These above-mentioned three protocols are used between browsers and web servers for the safe exchange of data but the main difference lies in their functionalities. Let’s take a dive into what each one of them stands for and how they differ.

HTTPS

  • HTTPS is the ‘Secured’ version of HTTP which stands for ‘Hypertext Transfer Protocol’.
  • It is used by different browsers and web servers to communicate and exchange information.
  • In other words, the exchanged data is encrypted with SSL/TLS; hence called HTTPS.
  • HTTPS-based websites are less vulnerable to cybercrimes.

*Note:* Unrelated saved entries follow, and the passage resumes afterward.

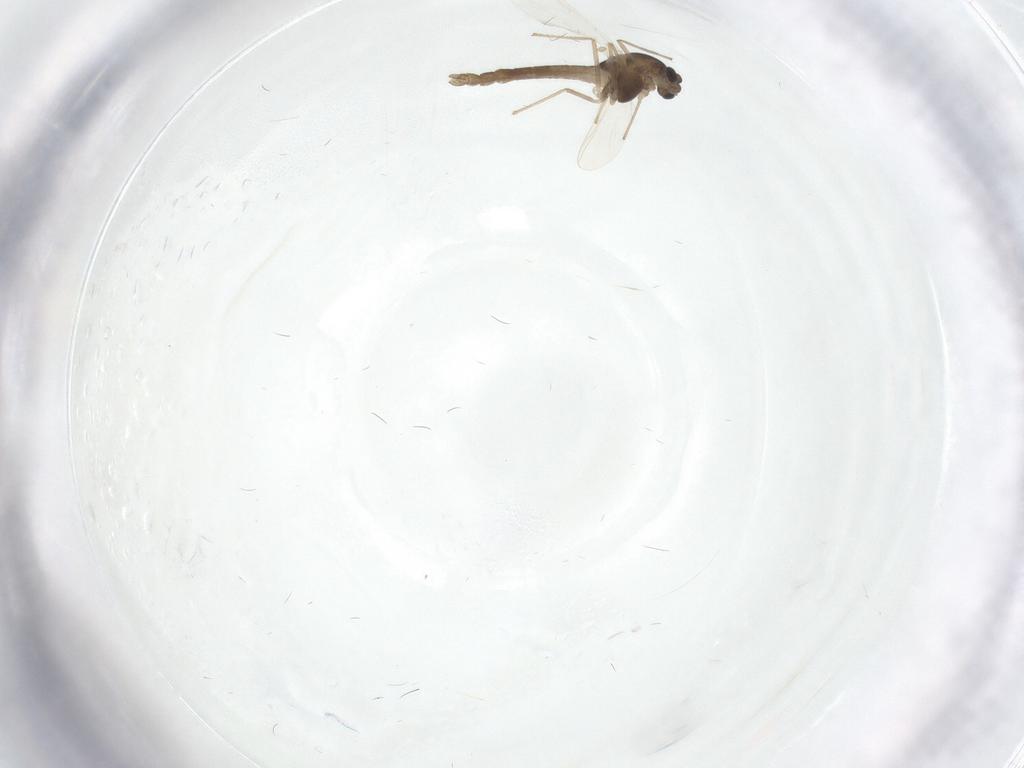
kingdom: Animalia
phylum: Arthropoda
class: Insecta
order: Diptera
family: Chironomidae
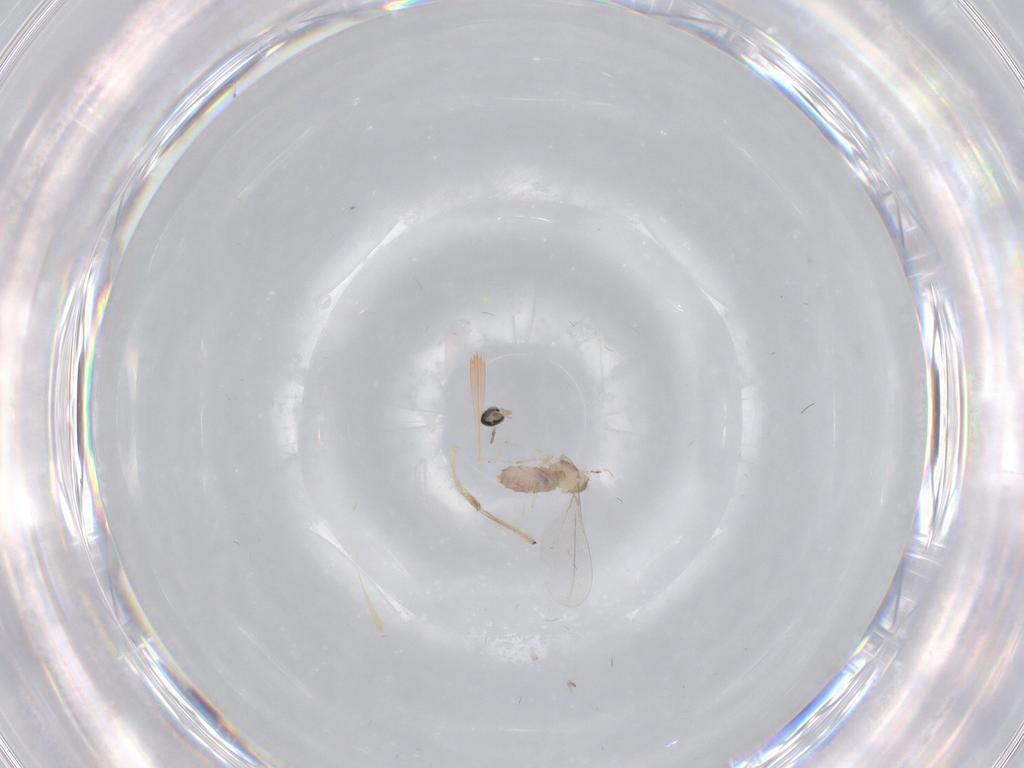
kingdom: Animalia
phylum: Arthropoda
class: Insecta
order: Diptera
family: Cecidomyiidae
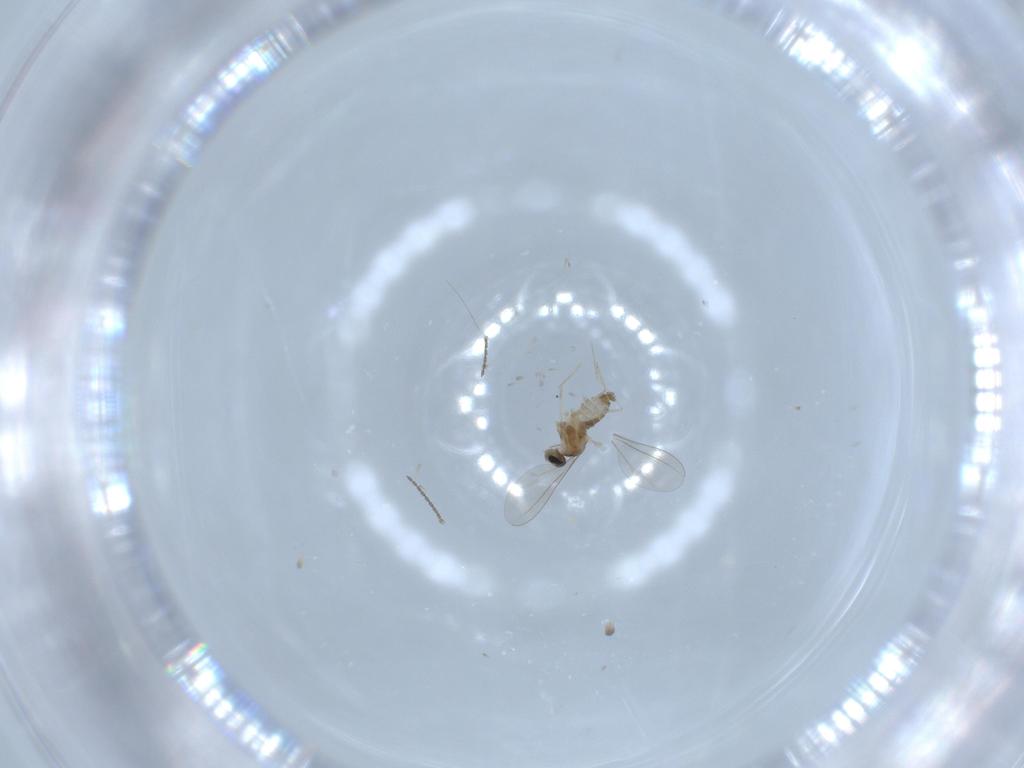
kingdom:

For example: If your online site is not secured with HTTPS, then bad actors can intercept the content of the website and then easily create the exact replica of the payment page to capture your credit card numbers and other personal details.
  • By default, HTTP uses port 80 and HTTPS uses port 443.

SSL

  • Secure Socket Layer (SSL) was created by Netscape Communications Corporation in 1994.
  • It was designed to create a secure internet communication via the Web.
  • It is a standard protocol that encrypts communication between the browser and the server, thus allowing easy and safe transfer of sensitive information like social security numbers, credit card details and login credentials.
  • It utilizes two types of keys: (1) Public keys - that are known to everyone; (2) Private keys - that is known only to the person receiving the message.

TLS

  • Transport Layer Security (TLS) - a renamed version of SSL 3.1 - came into existence in 1999.
  • TLS 1.3, released in March 2018, is the latest version of TLS.
  • It is a protocol that allows communication between the internet and client-server applications. It forms a secure communication via the Web for email, data transfer and faxing.
  • TLS has two distinct layers: TLS Record Protocol and TLS Handshake Protocol.
  • TLS Record Protocol establishes a secure connection with encryption methods like data encryption standard. On the other hand, the TLS Handshake Protocol allows authentication for servers and clients together.